My glamorous assistant back in Old Basing, aka Lyn Caswell sent me a fabulous link to an on-line historical maps source (maps provided by The British Library) – so if you want to check out the historical topography of an area, check out:
The maps go back to 1805!
The local library also holds historical maps and I shall be looking for interesting details later!
The more I think about working on this project, the more excited I get. I wonder if working on the Daniel Meadows’ archive gave me a taste for hunting down details… Whatever the psychology behind this fascination and desire to explore the landscape, I embrace it.
The only downside is that Clive is insisting that I buy a Large Format camera. It’s obviously a while since he purchased one as his estimate of costings was way under. I am now in the process of trying to sell bits of MF kit and my digital bits and pieces in order to raise some funds. I’m not selling everything though: I’m hanging on to my Hass and the precious little baby Sid gave me, so all is not lost… Anyone want an RB67 with two lenses?
November 1, 2011
Top tip for all you folk out there: use the local library service BEFORE the government cuts all of their funding! I can thoroughly recommend the ladies in the ‘Local Studies’ section at Newport City Library for their willingness to run up and down stairs to collect material from their archives for me…
The first little dash of excitement came with this:
Drawn by Rev Gardner and engraved by J. Hill the image was published in 1793. There are two ladies inside the coach and a couple of chaps on the road who are either giving directions, or demanding their jewels… My initial thought is that the illustration might have been made for some sort of 18th travel journal, but I will need to do more research in order to find out! My next photo job will be to go back to the village and photograph the hill from the same angle – to highlight the change… It’s crazy to think that what stands there now is a bungalow…
What else did I find out today? That in 1836, a new law came in which meant that each parish in the land had to map all of the fields within them and catalogue who owned what… ‘Prior to 1836, tithes (payments made by parishioners for the support of their parish church and clergy) were payable in kind in the majority of parishes in England and Wales. The Tithe Commutation Act of 1836 provided for monetary payments, called tithe rentcharges, to replace the payments in kind’ (quote lifted from The National Archives website.)
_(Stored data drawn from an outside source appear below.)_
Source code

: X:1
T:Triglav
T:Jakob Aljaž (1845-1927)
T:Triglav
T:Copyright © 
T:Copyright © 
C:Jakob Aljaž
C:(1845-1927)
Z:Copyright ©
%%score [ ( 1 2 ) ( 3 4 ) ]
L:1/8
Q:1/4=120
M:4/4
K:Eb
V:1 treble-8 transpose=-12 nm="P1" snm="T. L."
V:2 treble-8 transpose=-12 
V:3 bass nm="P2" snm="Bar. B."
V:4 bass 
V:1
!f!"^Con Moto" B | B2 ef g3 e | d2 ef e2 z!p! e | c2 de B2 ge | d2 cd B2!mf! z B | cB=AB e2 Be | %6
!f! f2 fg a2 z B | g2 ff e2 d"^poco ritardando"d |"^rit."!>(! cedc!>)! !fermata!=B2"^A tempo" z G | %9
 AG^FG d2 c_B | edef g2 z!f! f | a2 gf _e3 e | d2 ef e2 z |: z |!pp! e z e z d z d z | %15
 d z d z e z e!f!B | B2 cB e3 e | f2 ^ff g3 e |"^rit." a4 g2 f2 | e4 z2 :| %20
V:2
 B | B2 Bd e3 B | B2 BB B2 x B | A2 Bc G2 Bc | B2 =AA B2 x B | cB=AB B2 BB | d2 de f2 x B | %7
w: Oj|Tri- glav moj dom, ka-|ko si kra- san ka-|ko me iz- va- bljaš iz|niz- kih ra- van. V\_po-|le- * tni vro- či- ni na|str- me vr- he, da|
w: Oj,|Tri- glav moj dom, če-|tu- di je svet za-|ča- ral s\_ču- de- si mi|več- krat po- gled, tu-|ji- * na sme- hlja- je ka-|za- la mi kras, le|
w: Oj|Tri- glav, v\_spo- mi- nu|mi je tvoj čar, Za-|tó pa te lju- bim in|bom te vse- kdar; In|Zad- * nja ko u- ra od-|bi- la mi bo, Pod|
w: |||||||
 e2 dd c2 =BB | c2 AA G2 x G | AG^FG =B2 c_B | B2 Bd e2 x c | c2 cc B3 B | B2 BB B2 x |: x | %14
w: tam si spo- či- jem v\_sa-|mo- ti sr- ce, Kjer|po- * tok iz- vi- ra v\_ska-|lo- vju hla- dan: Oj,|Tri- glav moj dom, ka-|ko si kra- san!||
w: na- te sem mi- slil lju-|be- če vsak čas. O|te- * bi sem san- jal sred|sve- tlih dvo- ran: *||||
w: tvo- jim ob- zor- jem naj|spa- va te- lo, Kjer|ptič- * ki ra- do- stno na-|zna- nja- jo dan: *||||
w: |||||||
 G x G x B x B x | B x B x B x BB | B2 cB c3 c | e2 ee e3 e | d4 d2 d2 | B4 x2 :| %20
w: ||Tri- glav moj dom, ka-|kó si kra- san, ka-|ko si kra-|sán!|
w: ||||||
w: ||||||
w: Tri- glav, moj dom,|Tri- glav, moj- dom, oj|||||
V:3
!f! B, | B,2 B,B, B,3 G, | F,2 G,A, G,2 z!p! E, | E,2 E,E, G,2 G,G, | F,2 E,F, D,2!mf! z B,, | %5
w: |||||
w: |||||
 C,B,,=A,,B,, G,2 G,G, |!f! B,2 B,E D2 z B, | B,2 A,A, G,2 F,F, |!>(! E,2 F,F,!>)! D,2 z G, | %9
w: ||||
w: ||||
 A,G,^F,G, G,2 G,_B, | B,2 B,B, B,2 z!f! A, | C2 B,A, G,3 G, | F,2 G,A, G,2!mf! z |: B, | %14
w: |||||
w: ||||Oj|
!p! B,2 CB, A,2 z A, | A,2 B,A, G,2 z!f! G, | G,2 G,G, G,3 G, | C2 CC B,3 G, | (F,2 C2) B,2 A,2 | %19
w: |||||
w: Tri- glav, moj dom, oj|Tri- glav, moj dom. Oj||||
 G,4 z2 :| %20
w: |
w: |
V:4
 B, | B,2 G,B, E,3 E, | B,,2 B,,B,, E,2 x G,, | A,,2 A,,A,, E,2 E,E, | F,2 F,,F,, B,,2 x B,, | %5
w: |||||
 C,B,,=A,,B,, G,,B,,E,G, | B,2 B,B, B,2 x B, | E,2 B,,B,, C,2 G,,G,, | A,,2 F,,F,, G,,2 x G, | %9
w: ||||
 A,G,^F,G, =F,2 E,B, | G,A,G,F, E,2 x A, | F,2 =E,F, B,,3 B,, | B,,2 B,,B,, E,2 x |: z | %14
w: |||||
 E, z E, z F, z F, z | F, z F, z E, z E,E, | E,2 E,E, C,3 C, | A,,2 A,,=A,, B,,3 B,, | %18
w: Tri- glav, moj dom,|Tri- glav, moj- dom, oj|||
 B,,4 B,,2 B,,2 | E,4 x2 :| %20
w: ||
The tithe map and ‘Apportionment Book’ told me that in 1836, the owner of the whole of Llanwern (except for 2 fields) was Rev Sir Charles John Salusbury, Baronet… He was responsible for the tithes on 17 fields, but for the other 56, his tenants had to pay up… The map also showed me the shape of the estate! Very interesting! There were very few occupied dwellings – for much of the parish’s history, it only had three houses on the land… In 1871, there were only 7 people registered as belonging to the parish.